Zhao Zhenge (C), general representative at the U.S. office of the China Council for the Promotion of International Trade (CCPIT), speaks at the 2nd U.S.-China Agriculture Food Trade Forum in Los Angeles, California, the United States, Oct. 24, 2019. Agri-food industry leaders and government officials on Thursday highlighted a great potential for cooperation between the United States and China at a bilateral trade forum held in the U.S. state of California. (Xinhua/Li Ying)

LOS ANGELES, Oct. 24 (Xinhua) -- Agri-food industry leaders and government officials on Thursday highlighted a great potential for cooperation between the United States and China at a bilateral trade forum held in the U.S. state of California.

Meanwhile, they called for proper handling on both sides of the trade dispute at the 2nd U.S.-China Agriculture Food Trade Forum held in the City of Industry.

Cooperation in the agriculture and food sector has been solid despite the trade dispute, said Zhao Zhenge, general representative at the U.S. office of the China Council for the Promotion of International Trade (CCPIT), "Everyone of you present here made great efforts to keep the bilateral trade thriving over the past year."
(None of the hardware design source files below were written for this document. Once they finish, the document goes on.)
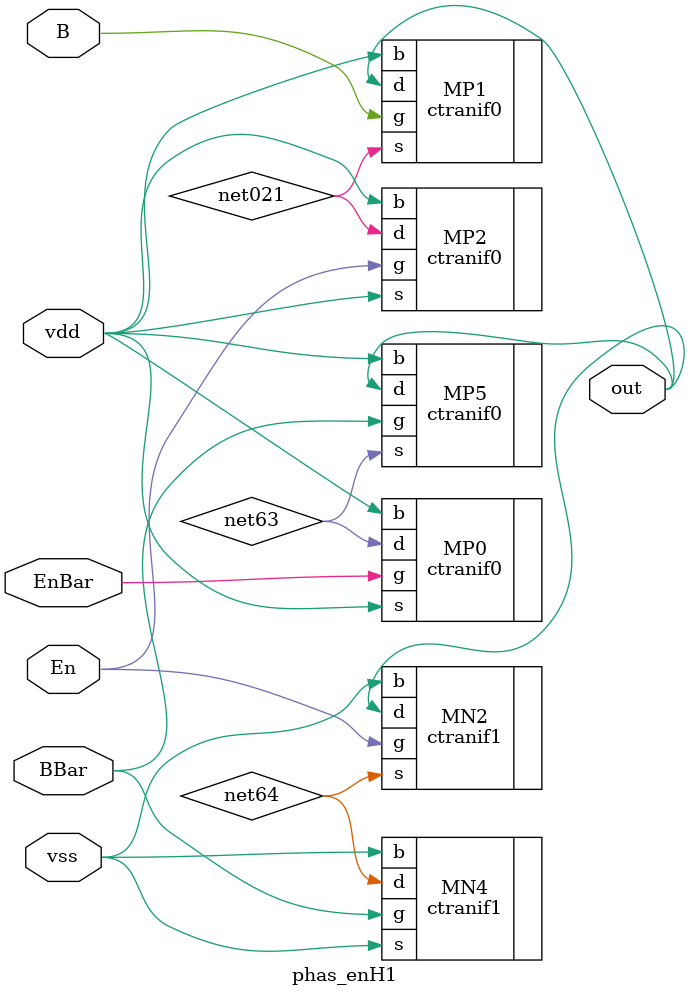
<source format=sv>

`timescale 1ns / 1ns 

module phas_enH1 ( out, B, BBar, En, EnBar, vdd, vss );

output  out;

input  B, BBar, En, EnBar, vdd, vss;


specify 
    specparam CDS_LIBNAME  = "MIPS25";
    specparam CDS_CELLNAME = "phas_enH1";
    specparam CDS_VIEWNAME = "schematic";
endspecify

ctranif1  MN6 ( .b(net024), .d(net025), .g(net026), .s(net027));
ctranif1  MN5 ( .b(net028), .d(net61), .g(net030), .s(net031));
ctranif1  MN2 ( .b(vss), .d(out), .g(En), .s(net64));
ctranif1  MN4 ( .b(vss), .d(net64), .g(BBar), .s(vss));
ctranif0  MP2 ( .b(vdd), .s(vdd), .g(En), .d(net021));
ctranif0  MP1 ( .b(vdd), .s(net021), .g(B), .d(out));
ctranif0  MP0 ( .b(vdd), .s(vdd), .g(EnBar), .d(net63));
ctranif0  MP5 ( .b(vdd), .s(net63), .g(BBar), .d(out));

endmodule

</source>
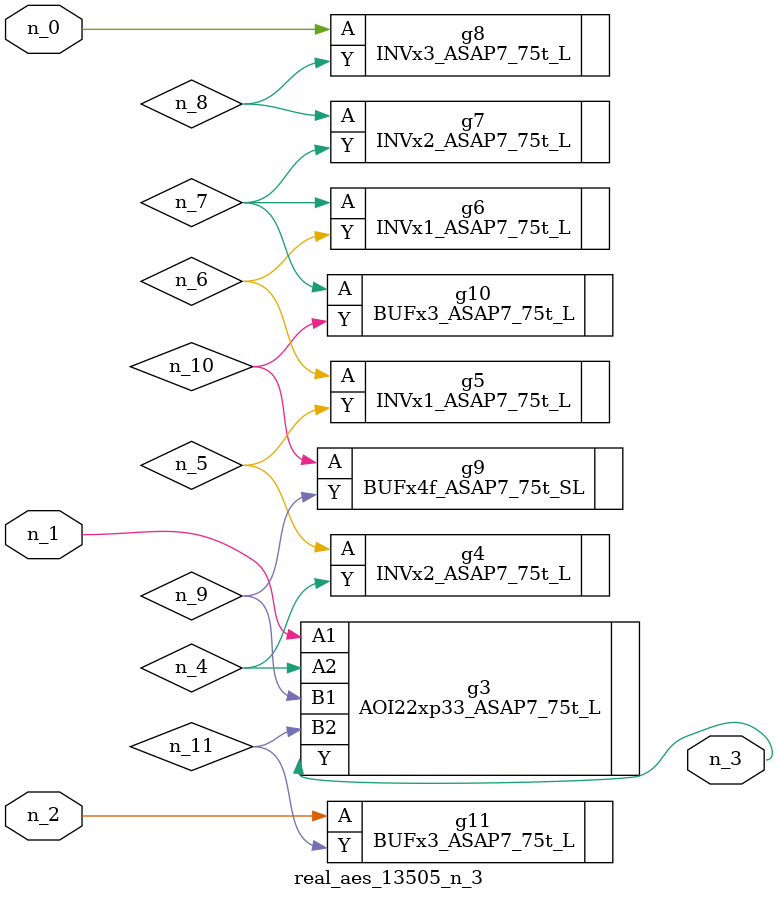
<source format=v>
module real_aes_13505_n_3 (n_0, n_2, n_1, n_3);
input n_0;
input n_2;
input n_1;
output n_3;
wire n_4;
wire n_5;
wire n_7;
wire n_9;
wire n_6;
wire n_8;
wire n_10;
wire n_11;
INVx3_ASAP7_75t_L g8 ( .A(n_0), .Y(n_8) );
AOI22xp33_ASAP7_75t_L g3 ( .A1(n_1), .A2(n_4), .B1(n_9), .B2(n_11), .Y(n_3) );
BUFx3_ASAP7_75t_L g11 ( .A(n_2), .Y(n_11) );
INVx2_ASAP7_75t_L g4 ( .A(n_5), .Y(n_4) );
INVx1_ASAP7_75t_L g5 ( .A(n_6), .Y(n_5) );
INVx1_ASAP7_75t_L g6 ( .A(n_7), .Y(n_6) );
BUFx3_ASAP7_75t_L g10 ( .A(n_7), .Y(n_10) );
INVx2_ASAP7_75t_L g7 ( .A(n_8), .Y(n_7) );
BUFx4f_ASAP7_75t_SL g9 ( .A(n_10), .Y(n_9) );
endmodule
</source>
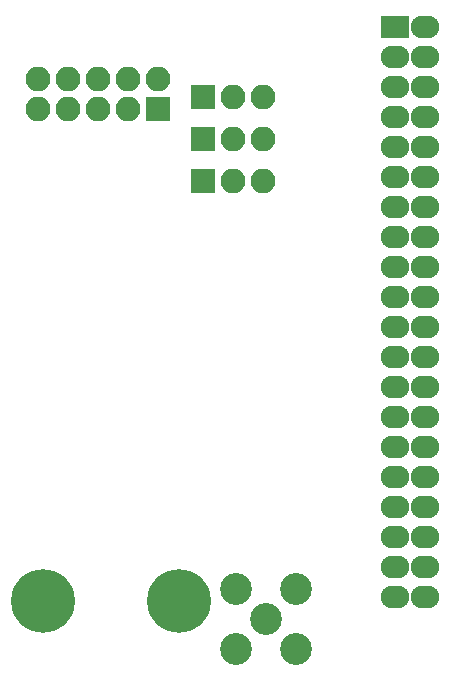
<source format=gbr>
G04 #@! TF.FileFunction,Soldermask,Bot*
%FSLAX46Y46*%
G04 Gerber Fmt 4.6, Leading zero omitted, Abs format (unit mm)*
G04 Created by KiCad (PCBNEW 4.0.6) date 09/07/17 10:38:29*
%MOMM*%
%LPD*%
G01*
G04 APERTURE LIST*
%ADD10C,0.100000*%
%ADD11R,2.400000X1.924000*%
%ADD12O,2.400000X1.924000*%
%ADD13R,2.100000X2.100000*%
%ADD14O,2.100000X2.100000*%
%ADD15C,2.700000*%
%ADD16C,5.400000*%
G04 APERTURE END LIST*
D10*
D11*
X161671000Y-62865000D03*
D12*
X164211000Y-62865000D03*
X161671000Y-75565000D03*
X164211000Y-65405000D03*
X161671000Y-78105000D03*
X164211000Y-67945000D03*
X161671000Y-80645000D03*
X164211000Y-70485000D03*
X161671000Y-83185000D03*
X164211000Y-73025000D03*
X161671000Y-85725000D03*
X164211000Y-75565000D03*
X161671000Y-88265000D03*
X164211000Y-78105000D03*
X161671000Y-90805000D03*
X164211000Y-80645000D03*
X161671000Y-93345000D03*
X164211000Y-83185000D03*
X161671000Y-95885000D03*
X164211000Y-85725000D03*
X161671000Y-98425000D03*
X164211000Y-88265000D03*
X161671000Y-100965000D03*
X164211000Y-90805000D03*
X164211000Y-93345000D03*
X161671000Y-103505000D03*
X164211000Y-95885000D03*
X164211000Y-100965000D03*
X164211000Y-103505000D03*
X164211000Y-106045000D03*
X164211000Y-108585000D03*
X161671000Y-106045000D03*
X161671000Y-108585000D03*
X161671000Y-65405000D03*
X161671000Y-67945000D03*
X161671000Y-70485000D03*
X161671000Y-73025000D03*
X161671000Y-111125000D03*
X164211000Y-111125000D03*
X164211000Y-98425000D03*
D13*
X145415000Y-68834000D03*
D14*
X147955000Y-68834000D03*
X150495000Y-68834000D03*
D13*
X145415000Y-75946000D03*
D14*
X147955000Y-75946000D03*
X150495000Y-75946000D03*
D13*
X145415000Y-72390000D03*
D14*
X147955000Y-72390000D03*
X150495000Y-72390000D03*
D13*
X141605000Y-69850000D03*
D14*
X141605000Y-67310000D03*
X139065000Y-69850000D03*
X139065000Y-67310000D03*
X136525000Y-69850000D03*
X136525000Y-67310000D03*
X133985000Y-69850000D03*
X133985000Y-67310000D03*
X131445000Y-69850000D03*
X131445000Y-67310000D03*
D15*
X150749000Y-112979200D03*
X153289000Y-110439200D03*
X148209000Y-110439200D03*
X148209000Y-115519200D03*
X153289000Y-115519200D03*
D16*
X143383000Y-111506000D03*
X131826000Y-111506000D03*
M02*

</source>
China was the third largest importer of U.S. agricultural products from 2009 to 2017. Data by the American agricultural society show the U.S.-initiated tariff war against China and other factors have led U.S. agricultural exports to China to fall 20 percent in the first half of 2019, with soybean inventories hitting a record 49 million tonnes on June 1 and prices down 9 percent.

"With a large population and fast increasing income, the growing demand of Chinese (market) means huge business opportunities for American agriculture," said Zhao in his speech at the forum.
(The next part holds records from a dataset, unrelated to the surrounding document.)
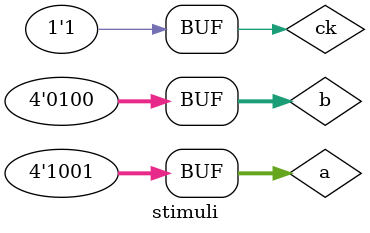
<source format=v>
module stimuli(    );
reg [3:0] a,b;
reg ck;

wire Cout;
wire [3:0] Sum;

newadder dut(a,b,ck,Sum,Cout);

always
 begin
 #10 ck=0;
 #10 ck=1;
 end
 
 initial
 begin
    a=3; b=6;
#10 a=4; b=6;
#10 a=2; b=5;
#10 a=9; b=4;

end

endmodule

</source>
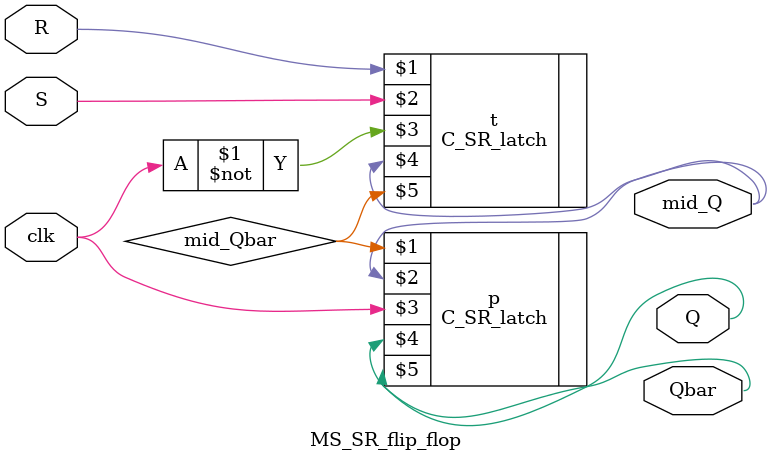
<source format=v>
module MS_SR_flip_flop(
    input S,
    input R,
    input clk,
    output mid_Q,
    output Q,
    output Qbar
);
wire mid_Qbar, Qbar;
wire Q;
C_SR_latch t(R, S, ~clk, mid_Q, mid_Qbar);
C_SR_latch p(mid_Qbar, mid_Q, clk, Q, Qbar);
endmodule

</source>
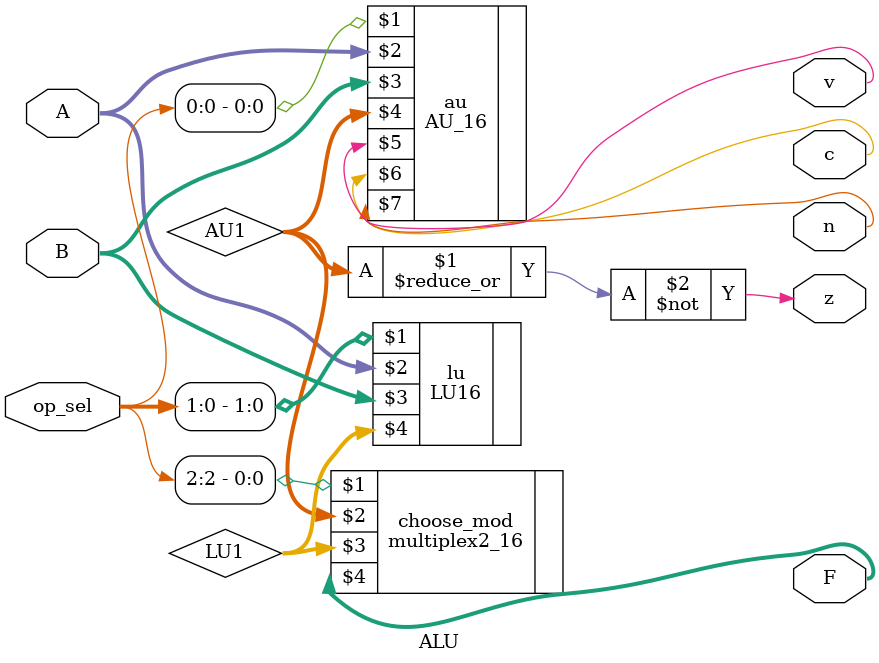
<source format=v>
module ALU (input [2:0] op_sel, input [15:0] A, input [15:0] B, output [15:0] F, output v, output c, output n, output z);
wire [15:0] AU1;
wire [15:0] LU1;
wire zz;

AU_16 au (op_sel[0],A,B,AU1,v,c,n);
LU16 lu (op_sel[1:0],A,B,LU1);
multiplex2_16 choose_mod (op_sel[2],AU1,LU1,F);
assign z = ~(|AU1);
endmodule
	
</source>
"The interests of the two sides are deeply intertwined, and levying tariffs or even economic 'decoupling' is not in line with it," he noted.

The agri-food forum came after the U.S.-China high-level economic and trade consultations held on Oct. 10-11 in Washington D.C. concluded with progress in areas including agriculture, intellectual property rights, currency exchange rates, financial services, expansion of trade and technology transfers.

"This forum takes place at just the right time," said Liu Haiyan, commercial counselor of Chinese Consulate General in Los Angeles.

By Oct. 17 and "based on the needs of the domestic market," Liu told the forum that Chinese enterprises have purchased from the United States a large amount of agricultural products.

He added that China will speed up buying U.S. agricultural products.

"These facts show that China and the United States have huge space for cooperation in the field of agricultural trade, and the prospects are very bright," he said.

China is the world's largest importer of agricultural products and consumption continues to grow. It is also the largest consumer of imported food with the import of fruits and aquatic products growing rapidly.

"It's definitely our farmers who have felt the brunt of the trade war and they're making sacrifices," said Andrew Jones, a state Senator of Alabama, while noting that a trade war has no winners.

"For this trade war, the best situation is to be resolved as quickly as possible and our farmers can get their goods to market," he added.

Ed Harlan, assistant commissioner of Tennessee state department of agriculture, said the agri-food trade forum provides an opportunity for both importers and exporters.

"We have tremendous poultry, soybean, and cotton production in Tennessee, and all of those are exported," he told Xinhua, noting that China is a huge market for Tennessee and other agricultural states.